The course assumes knowledge of 2nd year thermodynamic properties of fluids, and chemical processes and systems.

Course Structure and Activities

3 lecture hours + 1 tutorial hour per week. Please refer to SOLUS for times and locations.

Lecture slides will be posted in advance on the course online Learning Management System (LMS). These course notes are incomplete, and lectures will include examples and problem solutions not contained in the posted slides. Students are expected to read associated sections of the textbook before coming to class, and to study worked examples, and complete self-study problem sets, with solutions provided online. These must be completed as soon as each topic has been discussed in class. It is strongly recommended that each student attempts all the suggested problems, as they are selected to help practice the analytical tools provided in class.
Group work assignments will be part of workshops and tutorials. Tutorial and workshop problems are posted online. Maximum benefits can be gained only if students come prepared for the tutorial sessions by studying the questions in advance. Solutions will be worked out during tutorial periods. Abbreviated solutions will be posted online following each tutorial session.

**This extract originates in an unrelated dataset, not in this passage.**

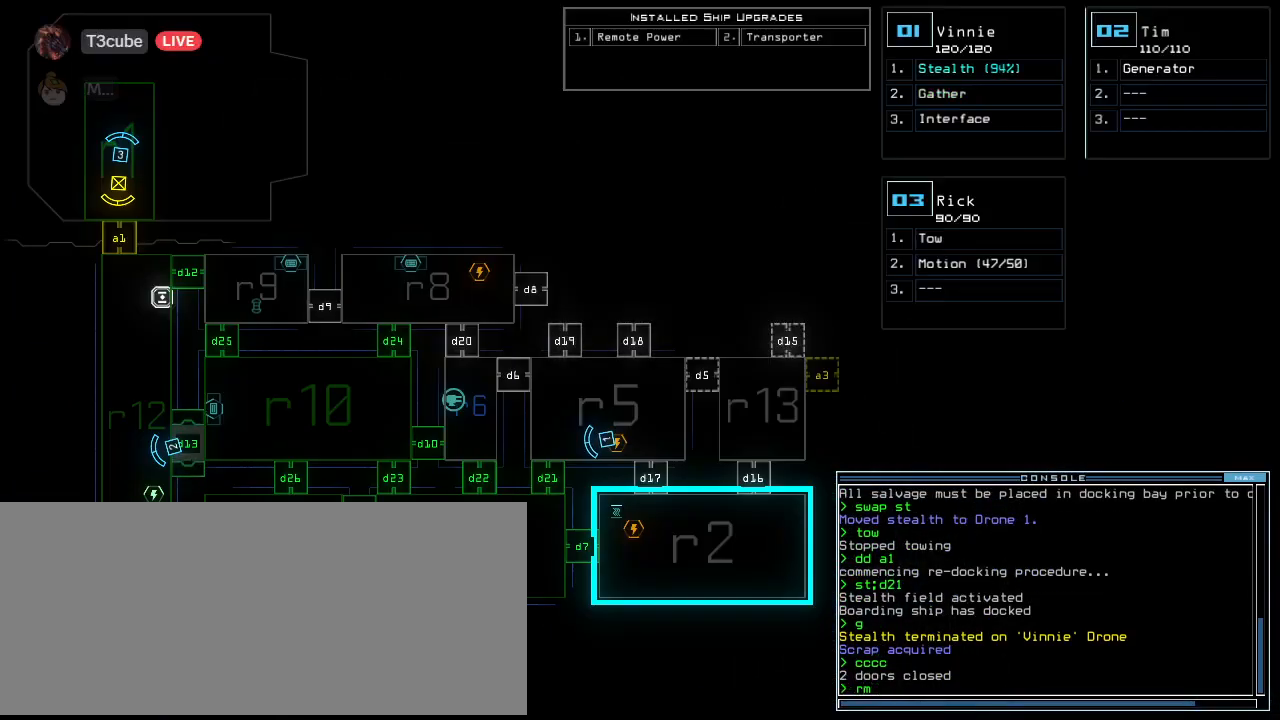
{"keys": ["backspace"], "events": [[62, "r", "up"], [188, "2", "down"], [271, "2", "up"], [479, "backspace", "down"]]}
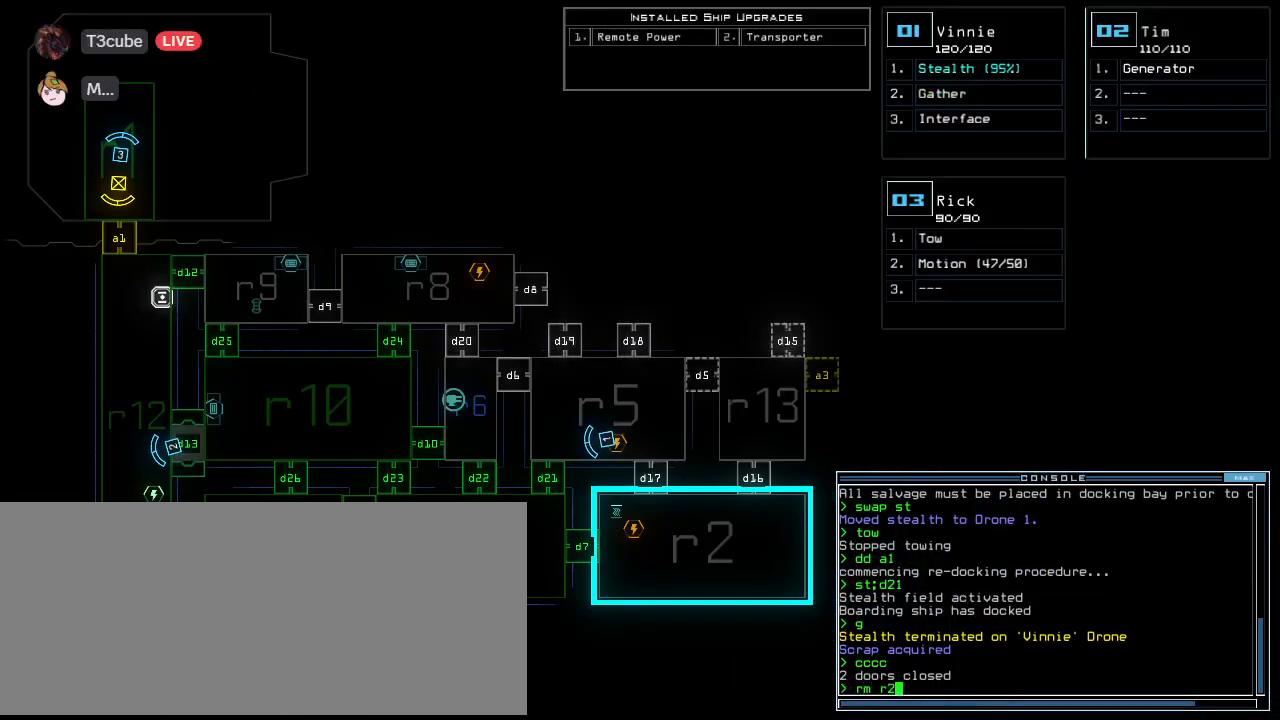
{"keys": ["r"], "events": [[42, "1", "down"], [62, "backspace", "up"], [83, "1", "up"], [188, "2", "down"], [271, "space", "down"], [292, "2", "up"], [354, "space", "up"], [438, "r", "down"]]}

In group assignments, each group member is expected to contribute fairly and equitably. In the event of serious deficiencies in the contributions (e.g. observed by instructor, through peer assessments, or through complaints from other group members and/or teaching assistants), the student will be issued a written warning, stating the expectations and timeline for remediation and compliance.  The student may be assigned individual work to compensate for the lack of contribution.  If the student does not comply within the specified time frame, a second written warning will be issued (with a copy to the Associate Head and Undergraduate Chair).  Failure to comply will result in automatic expulsion from the group, and possibly a failing mark in the assignment and/or in the course.  A peer evaluation form is available through the LMS. This form may be filled out by a group member at any time during the semester. The form must be submitted to the instructor, who will take appropriate action in response to this submission (response may include a request for each group member to fill out a peer evaluation, individual meetings, group meetings, and follow up action as described above).


Recommended Textbook

  • Principles of Environmental Engineering and Science by Davis and Masten, 4rd Ed. McGraw Hill (2020) (This is the International Student Edition. It is available at campus bookstore).

Additional Textbooks (Optional)

  • Environmental Chemistry 4th Ed., by Baird and Cann (or previous editions) Freeman (2008); (referred to as B&C)
  • Wastewater Engineering – Treatment and Resource Recovery, 5th Ed., by Metcalf & Eddy / AECOM (or previous editions) McGraw Hill (2014); (referred to as M&E)
  • Course Reader printed on campus and available at the Queen’s campus bookstore; this document includes a student version of lecture notes, tutorial questions, problem sets, assignment questions, and review material.

Other Material

All course lecture slides, assignments and tutorials will be posted online. If you are registered for the course, you can access this information by logging in to the LMS.

Selected scientific articles pertaining to the mitigation of industrial pollution will be identified as required reading during the term. These articles will be available online. Their contents will be discussed during the course and may be tested on the final exam.

TAs and instructor are available for consultation on an open-door policy (appointment by e-mail is recommended).